佐藤でもやりたくないことはやってないじゃん。“こういうものを書け”と命令されたら“はぁ?”ってなるし(笑)。おっしゃっていただいたとおり、その時その時の自分たちがやりたいものを作ってるだけですね。
田中実際koboreのお客さんもミディアムテンポの曲が好きな人もいれば、速い曲が好きな人もいて、二極化してるのかなと感じるんです。でも自分たちはどっちもやりたくて……というのは今の悩みでもあるんですよね。いろんなジャンルに手を出しすぎると“結局このバンド何がしたいの?”と思われちゃうし、ピアノを入れた曲ならピアノロックバンドを聴けばいいとも思うし……でもジャンルにとらわれずに制作するのがすごく楽しいんです。だからどう思われても別にいいやってなっちゃう。まずいなとは思ってます(笑)。
──いやいや。ただただひたすら制作欲求に忠実に、ということですね。
田中そうですね。もしかしたらマーケティングとか考えると、いろんな音楽に手を出すよりTikTokに力を入れたほうがいいのかもしれないし、MVで踊ったりしたほうがもっとたくさんの人に届くのかもしれない。でもそれをkoboreでやりたいとは思っていないし。
佐藤そういう意味では、koboreは制作以外のところで“これはやらない”がはっきりしてるかもしれないですね。ひとりでも納得していないことはやってない。ツアーグッズひとつ取ってもちゃんと意見は言うし、それ以外の活動においても“これならこっちのほうが良くないですか”と話し合ったり、高頻度でミーティングはしてるかな。たとえば今ならライブをネットで配信することが主流になっているけど、スタッフさんから“koboreでもライブを配信しよう”と言われたことがなくて。
田中“提案してもやらないって言うだろうな”とわかってくれている……というか諦められてるんだろうね(笑)

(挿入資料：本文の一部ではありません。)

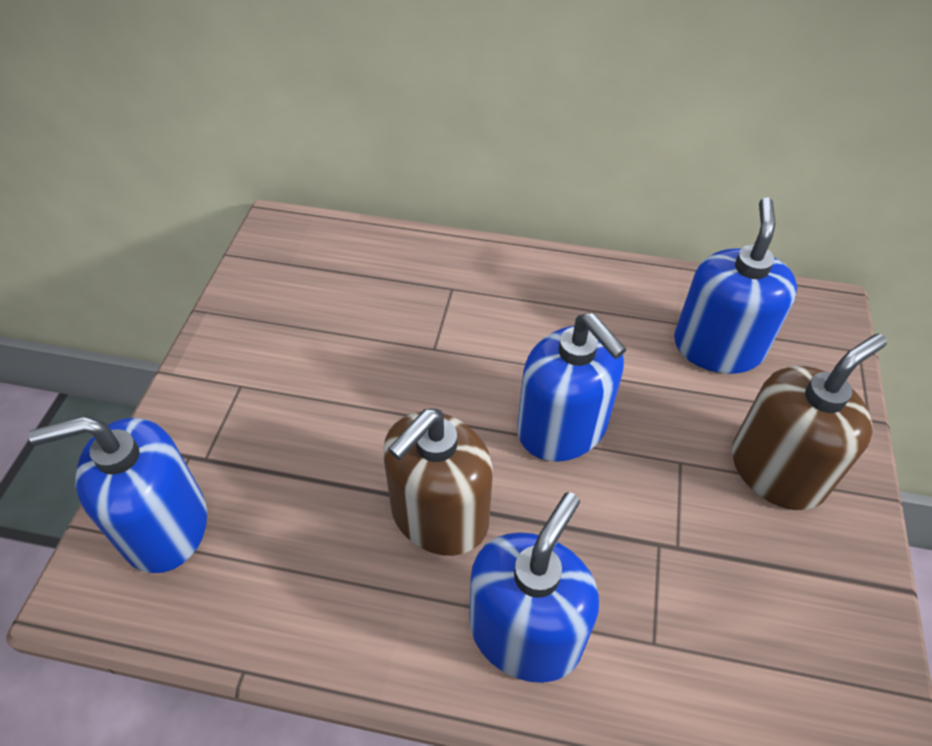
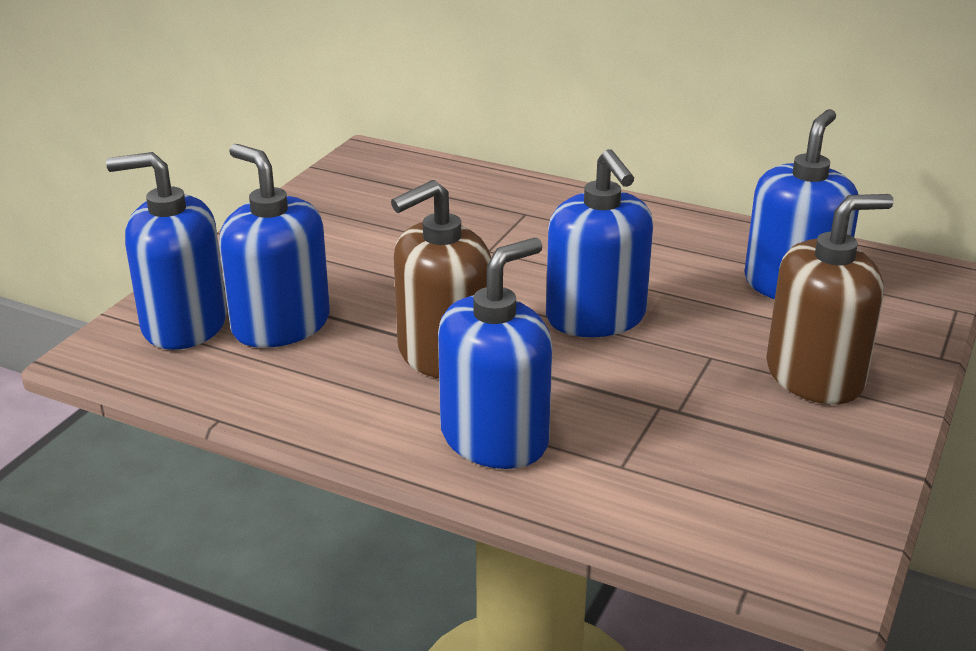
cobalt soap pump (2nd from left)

佐藤頑固だからいくら言っても無駄とは思われてるね(笑)。だからやると決めたことにはちゃんと筋を通してるつもりではありますね。さっきそらが“いろんなものに手出しすぎてまずい”と言ってたけど、もう今更だよ(笑)。対バンだってジャンル問わず好きな人たちを呼んでるし、俺らはそもそも“好き”って気持ちから物事が始まっていく人間なんだから。だから制作でも動き方でも何より大事なのは“koboreが何をしたいのか”がちゃんと見えることですよね。
──たしかに。そうですね。
佐藤自分で納得して決めたものを批判されるなら、その意見も自分なりに消化できると思うんです。でもやりたくないことやって批判されたら“やっぱそうだよね”と思うだろうし、そんな自分のダサさに悲しくなっちゃうと思う。配信ライブをやらないと決めたからにはライブをめっちゃやりたいし、みんなが会場に来てくれるようなライブをやりたい。プラス今は、配信ライブをやってみんなに観てもらうより、俺らがみんなに会いに行った方が話早くね?っていうところにたどり着いたんですよね。
田中もちろんもっとおっきいステージ立てるバンドになりたい欲はあるけど、曲を作る動機がそれになるのはちょっと違うというか。結局自由な制作がしたいという思いが勝ってますね。でも親をラクさせたいし、お金も大事なのでそこが悩みどころです(笑)。